Гарнизон Берлина в середине апреля 1945 года составлял свыше 100 тысяч солдат и офицеров. Сюда также входили члены гитлерюгенда, отряды фолькштурма, так называемого «народного ополчения», куда загоняли всех мужчин до 60 лет и старше.
Но уже в двадцатых числах апреля гарнизон увеличился до 300 тысяч человек, за счет отступающих со всех сторон немецких частей. Конечно, эти группы, хоть и малочисленные, не могли за считанные дни стать полноценной армией.
Однако в городе поддерживалась жесткая дисциплина, оборона была разбита на секторы. В Берлине находились три тысячи орудий и минометов, около 300 танков, большое количество боеприпасов. В многочисленных дотах и бункерах были оборудованы огневые точки, улицы перекрыты заграждениями и простреливались со всех сторон.

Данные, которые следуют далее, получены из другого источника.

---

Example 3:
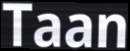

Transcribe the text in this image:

Taan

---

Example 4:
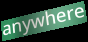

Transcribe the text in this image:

anywhere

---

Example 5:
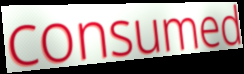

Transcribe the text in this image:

consumed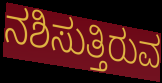
ನಶಿಸುತ್ತಿರುವ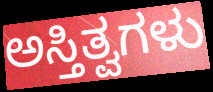
ಅಸ್ತಿತ್ವಗಳುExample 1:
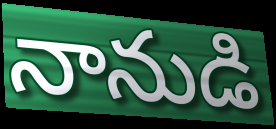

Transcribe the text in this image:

నానుడి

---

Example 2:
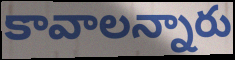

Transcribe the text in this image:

కావాలన్నారు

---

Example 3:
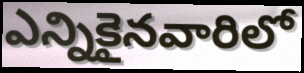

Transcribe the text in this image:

ఎన్నికైనవారిలో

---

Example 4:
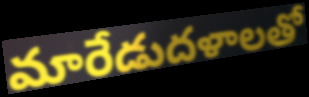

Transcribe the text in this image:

మారేడుదళాలతో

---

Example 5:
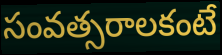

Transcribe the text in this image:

సంవత్సరాలకంటే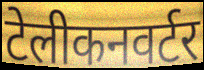
टेलीकनवर्टर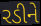
રડીનેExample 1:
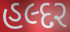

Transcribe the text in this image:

હલ્દર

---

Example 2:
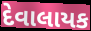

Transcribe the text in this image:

દેવાલાયક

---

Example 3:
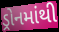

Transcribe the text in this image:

ડ્રોનમાંથી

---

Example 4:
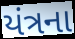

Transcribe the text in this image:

યંત્રના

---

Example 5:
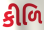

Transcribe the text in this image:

કીળિ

Двадцатого апреля, на пятый день Берлинской операции, дальнобойная артиллерия советских частей открыла огонь по столице рейха, а 21 апреля передовые части 1-го Белорусского фронта, прорвавшиеся с боями через Зееловские высоты, достигли северной и юго-восточной окраины немецкой столицы.
С утра двадцать первого апреля по направлению к Берлину с разных сторон продвигались десятки советских полков, бригад, дивизий. Около полудня полк Пантелеева вступил в бой на подходах к небольшому городу Петерсхаген.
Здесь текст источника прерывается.